Reassuringly, Figer's own study of the Arches cluster (2005), which has a well-constrained age of about two million years, finds the same lack of stars with masses above 150 M. Using Poisson statistics and assuming a Salpeter power-law IMF (the actual IMF observed is somewhat shallower), Figer calculates that for the case of the Arches cluster, the probability that the data set is consistent with an infinite fundamental upper mass limit is no greater than 10^-8. See the figure below from Figer (2005).

Figure from Figer (2005). The counts in each bin have been reduced by counts in nearby background fields. Error bars represent the Poisson errors based on the background subtracted counts. Two lines are drawn through the average counts in the four highest populated mass bins, with slopes inferred from the data (d(log N)/d(log m) = Γ = -0.9) and that of Salpeter (Γ = -1.35). For both lines, there is a clear deficit of stars with initial masses greater than approx. 150 M, as seen in the hatched regions. In addition, both slopes predict that at least one star in the cluster should have a mass far beyond that observed if there is no upper mass cut-off. N_missing is the difference between the number of stars expected with M_initial > 130 M and the number observed. M_MAX is the initial mass at which the mass function predicts the existence of one star. t_age is the assumed cluster age. Z is the assumed abundance of metals in the cluster stars.¹

It is highly likely, then, that there indeed exists a fundamental stellar upper mass limit, although what physical mechanism may be involved is not at all clear.

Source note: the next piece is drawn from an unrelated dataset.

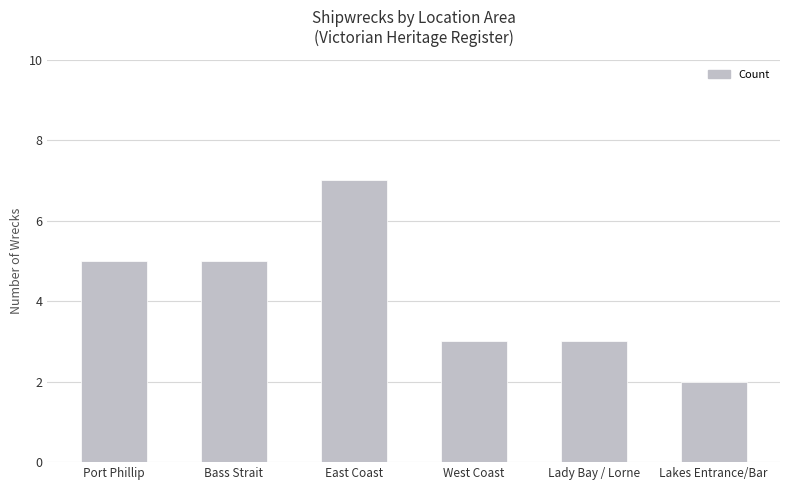

What position from the left is Lakes Entrance/Bar?

6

Interestingly, theories of massive star growth inhibition via radiative feedback rely on metallicity-induced opacity of the accreting material for the accretion to be suppressed by radiation. Massive stars should form more readily given a low-metallicity medium. The metallicities of stars found in Arches and in R136 differ, with those in R136 being of lower metallicity, but the local maximum stellar masses observed in both clusters are nevertheless approximately identical. This suggests that radiative feedback on accretion may not be the physical mechanism inhibiting the growth of highly massive stars.

References

Figer (2005). Nature 434, 192. [astro-ph/0503193]
Elmegreen (2000). ApJ 539, 342. [astro-ph/0005455]
Weidner and Kroupa (2004). MNRAS 348, 187. [astro-ph/0310860]
Kroupa (2005). Nature 434, 148. [ADS]
¹ All figure captions taken directly from Weidner and Kroupa (2004) and Figer (2005).